Basically, cfengine is a suite of daemons that run in a client-server type configuration. They are intended to compare the state of a given computer system to the ideal state described by a configuration file, and take steps to correct or warn of any problems it finds. This might take the form of:
- files that should be the same for every box in the environment (e.g. /etc/resolv.conf)
- processes that should or shouldn't be running
- ownership and permissions on files
- configuration of some system daemons
The basic gist is that if you have a network of over 200 virtual machines like I manage, and you need to make a change to a system configuration file, cfengine provides a method to do this without having to manually log into each machine and make the change, or alternately running a dangerous non-interactive shell script on every host.
One of the powerful aspects of this is that cfengine is aware of the differences between, say, how a Linux system does things and how a Solaris system does things. So for many tasks, the same line in the configuration file could cause a vastly different sequence of events depending on the system architecture. The system administrator doesn't have to care about this, she or he simply states in the high-level cfengine configuration language how the system should behave, and cfengine will figure out the details.
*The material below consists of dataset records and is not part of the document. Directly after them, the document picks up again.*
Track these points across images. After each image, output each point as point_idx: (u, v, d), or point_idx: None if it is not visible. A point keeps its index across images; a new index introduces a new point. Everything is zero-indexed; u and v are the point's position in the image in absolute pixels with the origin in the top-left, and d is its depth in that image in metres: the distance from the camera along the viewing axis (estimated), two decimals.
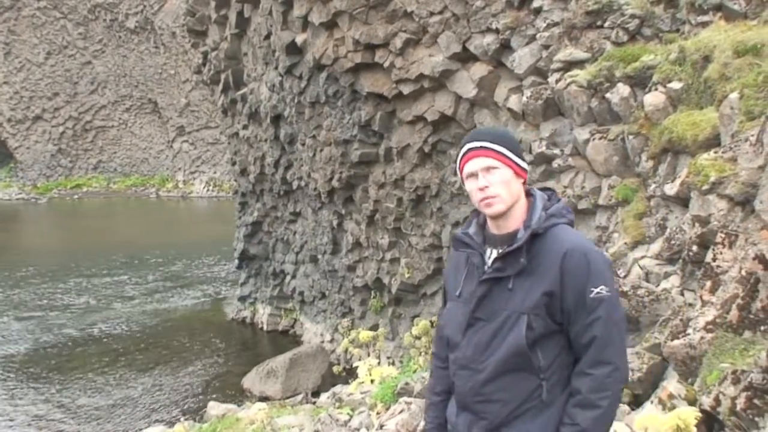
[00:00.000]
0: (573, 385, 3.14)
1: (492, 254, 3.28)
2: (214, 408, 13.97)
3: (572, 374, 3.16)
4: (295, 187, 19.92)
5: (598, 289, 3.07)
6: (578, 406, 3.08)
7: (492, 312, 3.21)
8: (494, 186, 3.19)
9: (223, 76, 21.93)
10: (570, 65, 11.10)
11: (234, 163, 23.45)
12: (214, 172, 59.90)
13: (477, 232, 3.38)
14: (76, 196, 62.27)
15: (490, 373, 3.20)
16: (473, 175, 3.25)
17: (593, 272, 3.08)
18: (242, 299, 24.35)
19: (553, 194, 3.38)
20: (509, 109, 12.35)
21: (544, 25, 11.69)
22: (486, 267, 3.27)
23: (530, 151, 11.50)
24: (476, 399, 3.25)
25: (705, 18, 9.83)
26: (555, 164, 11.12)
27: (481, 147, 3.24)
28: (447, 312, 3.47)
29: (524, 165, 3.31)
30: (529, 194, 3.34)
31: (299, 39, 16.46)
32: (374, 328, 16.71)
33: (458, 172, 3.39)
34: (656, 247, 8.05)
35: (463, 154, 3.30)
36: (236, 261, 24.58)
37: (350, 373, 14.84)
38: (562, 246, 3.12)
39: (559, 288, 3.09)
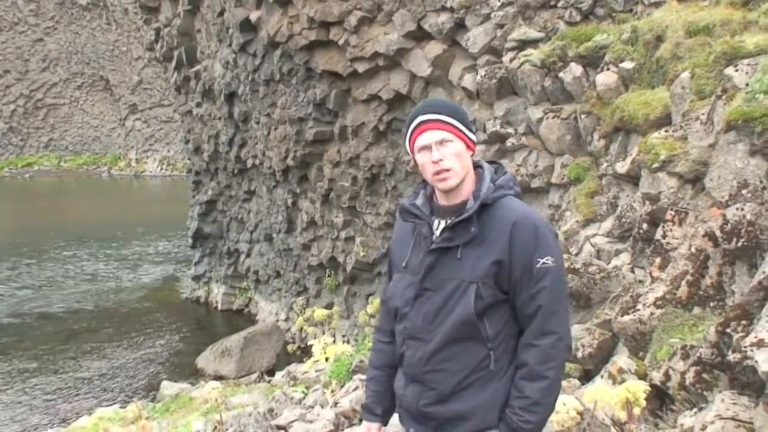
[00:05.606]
0: (520, 357, 3.18)
1: (440, 225, 3.27)
2: (168, 387, 13.89)
3: (519, 346, 3.20)
4: (249, 165, 19.81)
5: (544, 260, 3.11)
6: (526, 378, 3.13)
7: (440, 282, 3.22)
8: (448, 159, 3.16)
9: (176, 53, 21.66)
10: (524, 44, 11.16)
11: (187, 142, 23.24)
12: (168, 151, 59.24)
13: (424, 204, 3.36)
14: (27, 175, 61.33)
15: (438, 343, 3.21)
16: (426, 147, 3.21)
17: (541, 243, 3.12)
18: (196, 278, 24.19)
19: (499, 167, 3.38)
20: (464, 88, 12.38)
21: (499, 4, 11.71)
22: (434, 237, 3.26)
23: (484, 130, 11.55)
24: (425, 369, 3.25)
25: None
26: (509, 143, 11.18)
27: (435, 120, 3.20)
28: (393, 283, 3.45)
29: (474, 137, 3.30)
30: (477, 166, 3.33)
31: (253, 16, 16.32)
32: (329, 306, 16.68)
33: (408, 145, 3.34)
34: (607, 224, 8.15)
35: (416, 126, 3.24)
36: (190, 240, 24.43)
37: (305, 352, 14.81)
38: (511, 216, 3.14)
39: (508, 257, 3.11)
Another powerful aspect is the notion of "classes". This is great if you have a QA environment closely modeled on your production environment, but with some key changes. The cfgengine client daemon (cfagent) will automatically assign itself to several classes based on system variables such as subdomain or subnet. So if you have a "prod.acme.com" subdomain and a "qa.acme.com" subdomain for example, you can define different versions of key files for those subdomains.
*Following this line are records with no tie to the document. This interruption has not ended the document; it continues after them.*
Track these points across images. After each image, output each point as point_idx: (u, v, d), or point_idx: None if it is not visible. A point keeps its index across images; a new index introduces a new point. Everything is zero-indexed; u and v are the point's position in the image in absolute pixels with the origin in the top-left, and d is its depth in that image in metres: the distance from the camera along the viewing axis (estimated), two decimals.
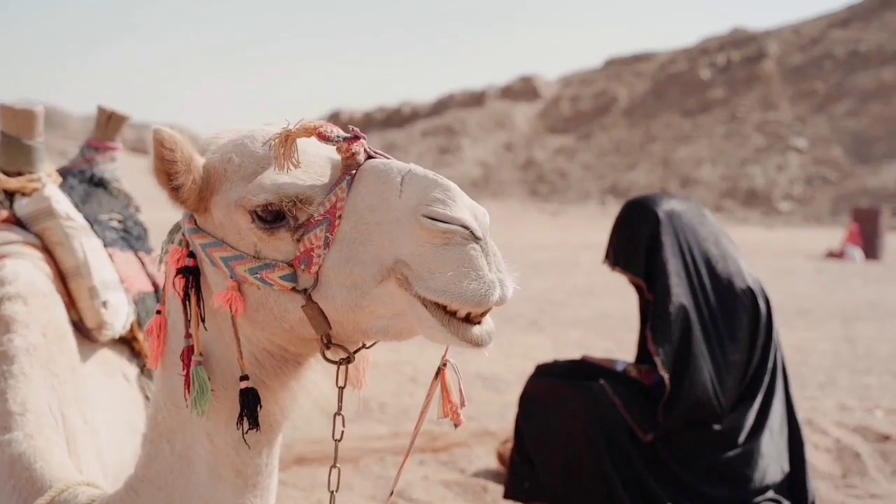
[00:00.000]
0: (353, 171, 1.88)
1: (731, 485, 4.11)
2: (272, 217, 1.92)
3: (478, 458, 5.83)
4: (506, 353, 9.74)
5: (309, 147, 1.94)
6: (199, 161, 2.03)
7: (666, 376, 4.06)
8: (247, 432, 2.02)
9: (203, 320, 2.04)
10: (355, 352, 2.01)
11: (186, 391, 2.03)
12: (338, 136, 1.90)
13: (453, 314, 1.79)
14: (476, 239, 1.76)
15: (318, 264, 1.87)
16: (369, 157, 1.89)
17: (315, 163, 1.95)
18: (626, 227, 4.37)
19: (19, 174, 3.30)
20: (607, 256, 4.46)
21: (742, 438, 4.17)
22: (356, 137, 1.90)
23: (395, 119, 66.58)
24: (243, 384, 2.03)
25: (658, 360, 4.10)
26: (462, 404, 2.00)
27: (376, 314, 1.87)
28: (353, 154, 1.88)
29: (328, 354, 1.99)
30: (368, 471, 5.57)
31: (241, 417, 2.02)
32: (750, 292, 4.26)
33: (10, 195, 3.67)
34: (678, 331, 4.10)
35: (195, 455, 2.13)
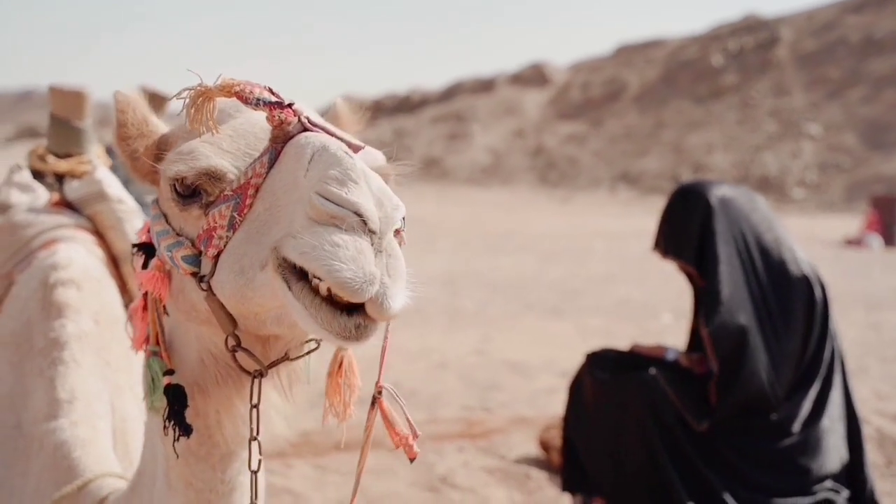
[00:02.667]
0: (280, 146, 1.59)
1: (788, 474, 4.07)
2: (186, 191, 1.68)
3: (517, 445, 5.79)
4: (531, 340, 9.73)
5: (253, 114, 1.69)
6: (157, 125, 1.87)
7: (715, 365, 3.99)
8: (176, 439, 1.79)
9: (163, 305, 1.83)
10: (272, 365, 1.73)
11: (144, 384, 1.86)
12: (259, 100, 1.59)
13: (324, 300, 1.47)
14: (369, 231, 1.46)
15: (218, 247, 1.61)
16: (304, 129, 1.59)
17: (250, 132, 1.70)
18: (677, 214, 4.30)
19: (68, 156, 3.26)
20: (657, 244, 4.39)
21: (797, 427, 4.11)
22: (283, 104, 1.59)
23: (404, 106, 66.42)
24: (166, 380, 1.80)
25: (709, 349, 4.04)
26: (414, 435, 1.71)
27: (266, 307, 1.59)
28: (281, 124, 1.58)
29: (239, 360, 1.72)
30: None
31: (167, 420, 1.79)
32: (805, 280, 4.19)
33: (61, 178, 3.63)
34: (732, 320, 4.03)
35: (158, 458, 1.95)
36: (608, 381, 4.28)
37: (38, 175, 3.67)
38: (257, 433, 1.80)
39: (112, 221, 3.06)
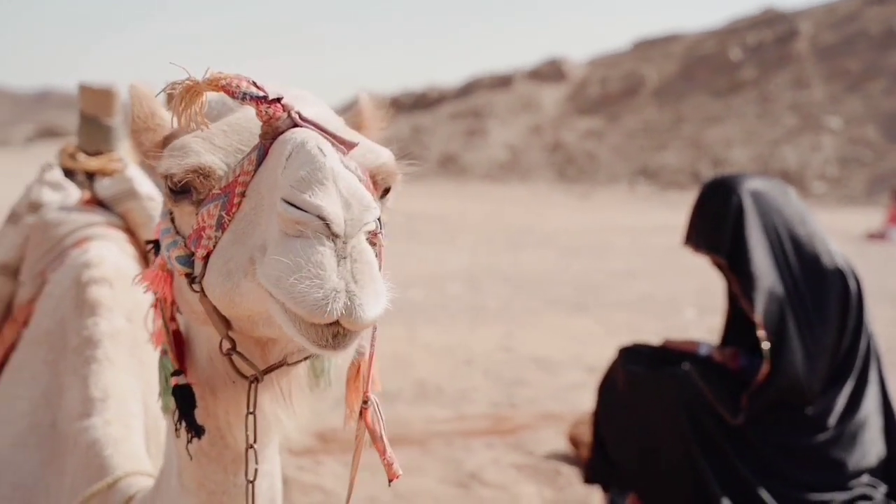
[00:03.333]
0: (269, 142, 1.54)
1: (824, 469, 4.02)
2: (177, 188, 1.64)
3: (545, 441, 5.78)
4: (555, 336, 9.70)
5: (251, 110, 1.61)
6: (165, 118, 1.81)
7: (767, 348, 3.93)
8: (189, 441, 1.77)
9: (174, 302, 1.79)
10: (267, 370, 1.68)
11: (159, 384, 1.85)
12: (245, 94, 1.53)
13: None
14: (332, 234, 1.40)
15: (207, 248, 1.57)
16: (295, 125, 1.53)
17: (245, 128, 1.64)
18: (709, 208, 4.25)
19: (99, 154, 3.26)
20: (689, 239, 4.34)
21: (833, 421, 4.07)
22: (270, 99, 1.53)
23: (421, 103, 66.34)
24: (174, 380, 1.77)
25: (763, 332, 3.95)
26: (383, 453, 1.61)
27: (255, 311, 1.55)
28: (269, 119, 1.53)
29: (237, 364, 1.68)
30: (437, 453, 5.54)
31: (177, 421, 1.77)
32: (839, 272, 4.14)
33: (91, 176, 3.63)
34: (769, 313, 3.99)
35: (172, 457, 1.94)
36: (641, 375, 4.24)
37: (68, 173, 3.68)
38: (254, 441, 1.75)
39: (143, 219, 3.06)
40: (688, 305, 11.70)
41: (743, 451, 4.03)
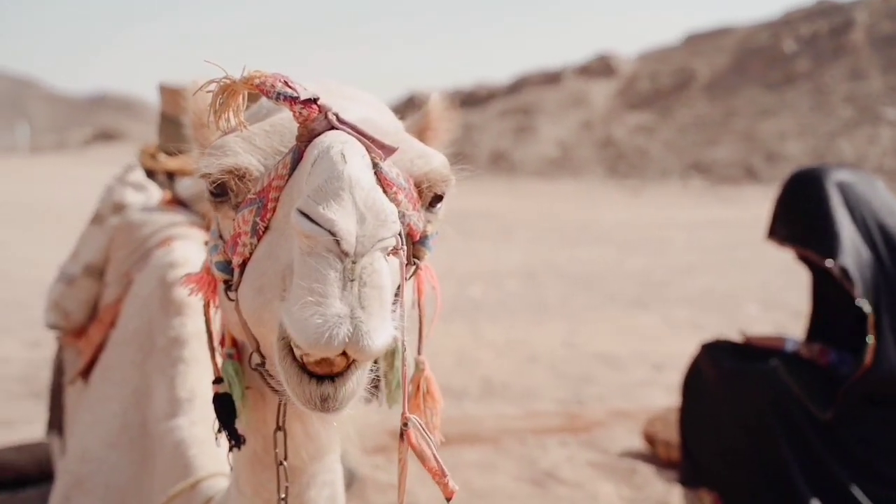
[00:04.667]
0: (304, 145, 1.46)
1: None
2: (217, 189, 1.58)
3: (619, 438, 5.70)
4: (617, 332, 9.60)
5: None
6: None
7: (871, 342, 3.81)
8: (230, 450, 1.74)
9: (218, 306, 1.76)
10: None
11: None
12: (279, 94, 1.46)
13: (295, 361, 1.38)
14: (341, 252, 1.30)
15: (243, 255, 1.50)
16: (332, 127, 1.45)
17: (287, 129, 1.57)
18: (795, 200, 4.14)
19: (179, 154, 3.27)
20: (773, 233, 4.23)
21: None
22: (301, 99, 1.45)
23: (470, 100, 66.29)
24: (214, 388, 1.73)
25: (869, 326, 3.84)
26: (443, 473, 1.52)
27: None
28: (305, 120, 1.45)
29: (266, 377, 1.62)
30: (511, 451, 5.49)
31: (218, 430, 1.73)
32: None
33: (171, 175, 3.64)
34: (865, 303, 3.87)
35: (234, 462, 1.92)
36: (728, 372, 4.15)
37: (149, 173, 3.69)
38: (284, 457, 1.72)
39: None
40: (750, 301, 11.51)
41: (833, 448, 3.92)
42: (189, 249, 2.99)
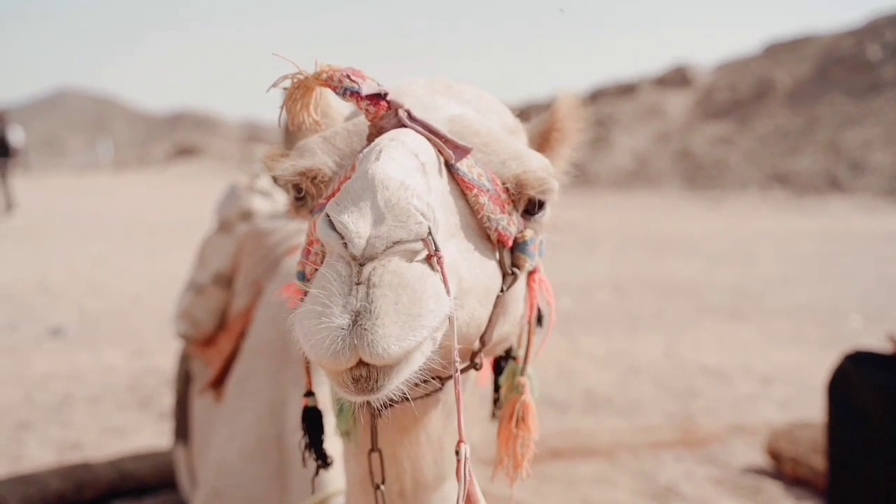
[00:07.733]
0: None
1: None
2: (297, 191, 1.51)
3: (739, 454, 5.49)
4: (718, 344, 9.36)
5: None
6: (335, 116, 1.68)
7: None
8: (316, 473, 1.66)
9: None
10: (389, 404, 1.42)
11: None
12: (346, 90, 1.35)
13: None
14: (350, 256, 1.19)
15: (315, 264, 1.39)
16: (401, 125, 1.35)
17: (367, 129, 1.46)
18: None
19: None
20: None
21: None
22: (365, 95, 1.34)
23: (545, 112, 66.16)
24: (304, 401, 1.65)
25: None
26: None
27: None
28: (374, 118, 1.36)
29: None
30: (626, 465, 5.33)
31: (307, 447, 1.65)
32: None
33: None
34: None
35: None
36: (882, 385, 3.93)
37: (274, 180, 3.64)
38: (382, 481, 1.62)
39: None
40: (852, 312, 11.15)
41: None
42: None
At Lijit, we're tying it in to Subversion to make management simpler. We have a repository of cfengine configuration files (which get propogated to the clients in the same way as other files), and a repository of other files we wish to be distributed by cfengine. I can check out these repos to my PC, make the edits I need to make, commit the changes, and within 15 mintutes all of my clients will have the new configuration and, presumably, will have taken whatever steps they need to get in sync. There are methods for "pushing" updates from the master server as well, but I haven't gotten that far yet.
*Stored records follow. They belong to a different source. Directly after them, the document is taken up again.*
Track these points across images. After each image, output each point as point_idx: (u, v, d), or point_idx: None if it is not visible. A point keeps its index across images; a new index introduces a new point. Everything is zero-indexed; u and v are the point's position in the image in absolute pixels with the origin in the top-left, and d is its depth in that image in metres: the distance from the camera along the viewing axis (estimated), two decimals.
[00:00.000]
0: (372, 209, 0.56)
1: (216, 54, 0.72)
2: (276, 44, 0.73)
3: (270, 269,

One stumbling block that I'm just figuring out now is how to use "define" statements to cause chains of events to take place. Take /etc/syslog.conf. If I update that file, the syslog daemon needs to be restarted. Cfengine can restart running processes in a myrad of ways, so that's no problem, but I don't want syslogd restarted every 15 minutes; that'd just be a waste, and could lead to dropped messages. So I add a "define" statement to the configuration line for the syslog.conf file. Like so:
copy:
qa_acme_com::
/foo/bar/qa/syslog.conf dest=/etc/syslog.conf mode=0644 owner=0 group=0 server=cfengine.acme.com define=new_syslog_conf
So, this line (in the "copy" section of the file) says that if you are a member of the qa_acme_com class, make sure your /etc/syslog.conf matches the master version and copy it over if it doesn't. If you copy the file, then define yourself as a member of the class "new_syslog_conf". I can then later on in the config say that members of the "new_syslog_conf" class should restart their syslog daemon.
This is just barely scratching the surface of cfengine. There are good tutorials and documentation out there for anyone wishing to learn about it. I suspect it will become an invaluable tool for us at lijit as the number of hosts we manage continues to grow. If you're managing more than a couple dozen hosts I definitely recommend having a look.